[Text extracted from the pages]
####

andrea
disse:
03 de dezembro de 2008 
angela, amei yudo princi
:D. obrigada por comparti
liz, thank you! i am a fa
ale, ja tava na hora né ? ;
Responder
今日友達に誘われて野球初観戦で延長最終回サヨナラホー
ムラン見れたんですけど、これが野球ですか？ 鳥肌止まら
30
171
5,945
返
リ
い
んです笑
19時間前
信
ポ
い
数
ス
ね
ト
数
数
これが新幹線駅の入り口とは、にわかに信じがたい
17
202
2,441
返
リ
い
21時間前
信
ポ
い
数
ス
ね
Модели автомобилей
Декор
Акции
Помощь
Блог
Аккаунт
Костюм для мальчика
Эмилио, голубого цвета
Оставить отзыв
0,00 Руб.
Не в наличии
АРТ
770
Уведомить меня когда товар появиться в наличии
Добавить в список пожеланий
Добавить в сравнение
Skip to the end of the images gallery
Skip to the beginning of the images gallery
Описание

####

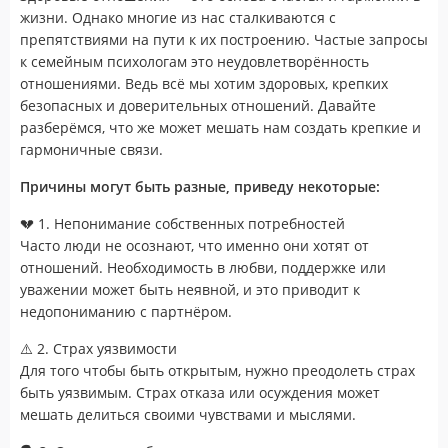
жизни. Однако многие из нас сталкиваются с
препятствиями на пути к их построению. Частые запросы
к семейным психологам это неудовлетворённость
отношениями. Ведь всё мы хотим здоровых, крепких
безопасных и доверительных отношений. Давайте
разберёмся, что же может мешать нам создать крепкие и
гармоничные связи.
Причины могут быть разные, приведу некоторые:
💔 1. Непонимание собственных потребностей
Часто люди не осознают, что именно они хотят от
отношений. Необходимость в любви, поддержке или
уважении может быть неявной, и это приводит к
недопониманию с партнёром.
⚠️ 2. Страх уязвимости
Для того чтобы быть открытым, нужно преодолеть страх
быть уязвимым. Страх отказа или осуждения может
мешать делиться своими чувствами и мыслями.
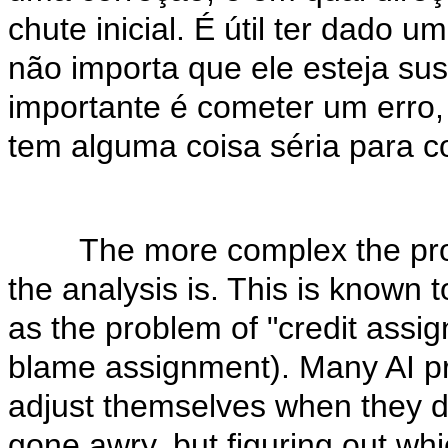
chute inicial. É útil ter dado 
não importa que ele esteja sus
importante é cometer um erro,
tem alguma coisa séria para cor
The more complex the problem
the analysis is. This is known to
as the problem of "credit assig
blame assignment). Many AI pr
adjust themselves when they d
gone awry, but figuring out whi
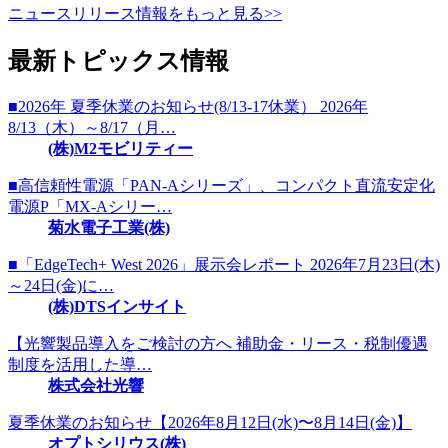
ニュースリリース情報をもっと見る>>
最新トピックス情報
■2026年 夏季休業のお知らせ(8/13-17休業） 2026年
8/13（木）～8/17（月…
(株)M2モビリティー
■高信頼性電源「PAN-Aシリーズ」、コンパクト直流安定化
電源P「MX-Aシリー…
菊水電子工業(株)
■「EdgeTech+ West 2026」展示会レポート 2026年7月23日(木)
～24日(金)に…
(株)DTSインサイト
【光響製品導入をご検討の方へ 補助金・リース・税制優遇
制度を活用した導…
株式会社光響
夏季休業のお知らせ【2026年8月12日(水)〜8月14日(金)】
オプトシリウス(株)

####

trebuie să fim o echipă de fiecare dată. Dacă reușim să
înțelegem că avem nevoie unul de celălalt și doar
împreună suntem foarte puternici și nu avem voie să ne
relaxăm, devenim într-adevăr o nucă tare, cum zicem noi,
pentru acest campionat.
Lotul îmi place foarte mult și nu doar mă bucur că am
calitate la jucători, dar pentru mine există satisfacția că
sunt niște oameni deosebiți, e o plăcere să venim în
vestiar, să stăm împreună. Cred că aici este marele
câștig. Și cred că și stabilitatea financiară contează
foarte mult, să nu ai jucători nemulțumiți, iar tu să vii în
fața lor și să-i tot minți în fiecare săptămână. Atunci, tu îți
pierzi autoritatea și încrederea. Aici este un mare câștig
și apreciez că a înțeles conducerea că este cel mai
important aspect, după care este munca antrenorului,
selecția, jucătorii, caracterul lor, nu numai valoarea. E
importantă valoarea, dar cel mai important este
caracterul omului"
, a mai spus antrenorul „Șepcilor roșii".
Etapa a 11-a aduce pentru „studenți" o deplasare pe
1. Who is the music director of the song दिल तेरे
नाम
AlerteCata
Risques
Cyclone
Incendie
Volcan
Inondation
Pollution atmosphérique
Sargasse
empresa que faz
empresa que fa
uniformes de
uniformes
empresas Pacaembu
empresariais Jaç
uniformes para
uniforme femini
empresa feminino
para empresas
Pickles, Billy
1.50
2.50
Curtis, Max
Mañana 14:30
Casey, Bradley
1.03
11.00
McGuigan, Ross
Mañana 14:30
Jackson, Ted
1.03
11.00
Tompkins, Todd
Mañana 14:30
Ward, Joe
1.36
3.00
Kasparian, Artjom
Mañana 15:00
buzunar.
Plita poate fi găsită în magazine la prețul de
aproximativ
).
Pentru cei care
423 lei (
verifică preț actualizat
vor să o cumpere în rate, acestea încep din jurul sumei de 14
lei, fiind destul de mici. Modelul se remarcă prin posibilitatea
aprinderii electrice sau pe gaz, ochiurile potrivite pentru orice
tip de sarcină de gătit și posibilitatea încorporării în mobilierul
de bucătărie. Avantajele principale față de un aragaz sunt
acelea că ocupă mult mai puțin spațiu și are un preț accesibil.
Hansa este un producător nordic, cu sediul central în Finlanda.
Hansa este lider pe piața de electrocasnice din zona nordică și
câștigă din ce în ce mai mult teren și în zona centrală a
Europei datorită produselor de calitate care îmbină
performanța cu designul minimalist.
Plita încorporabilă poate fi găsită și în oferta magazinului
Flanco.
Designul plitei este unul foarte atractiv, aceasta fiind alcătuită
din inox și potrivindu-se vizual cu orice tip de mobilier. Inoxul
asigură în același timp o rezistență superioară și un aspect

####

→ **EXERCISE PROMPT**
Copy out, without any changes, the lines from the one containing "жизни. Однако многие из нас сталкиваются с" up to and including the one containing "2. Страх уязвимости".

→ **ANSWER SPACE**
жизни. Однако многие из нас сталкиваются с
препятствиями на пути к их построению. Частые запросы
к семейным психологам это неудовлетворённость
отношениями. Ведь всё мы хотим здоровых, крепких
безопасных и доверительных отношений. Давайте
разберёмся, что же может мешать нам создать крепкие и
гармоничные связи.
Причины могут быть разные, приведу некоторые:
💔 1. Непонимание собственных потребностей
Часто люди не осознают, что именно они хотят от
отношений. Необходимость в любви, поддержке или
уважении может быть неявной, и это приводит к
недопониманию с партнёром.
⚠️ 2. Страх уязвимости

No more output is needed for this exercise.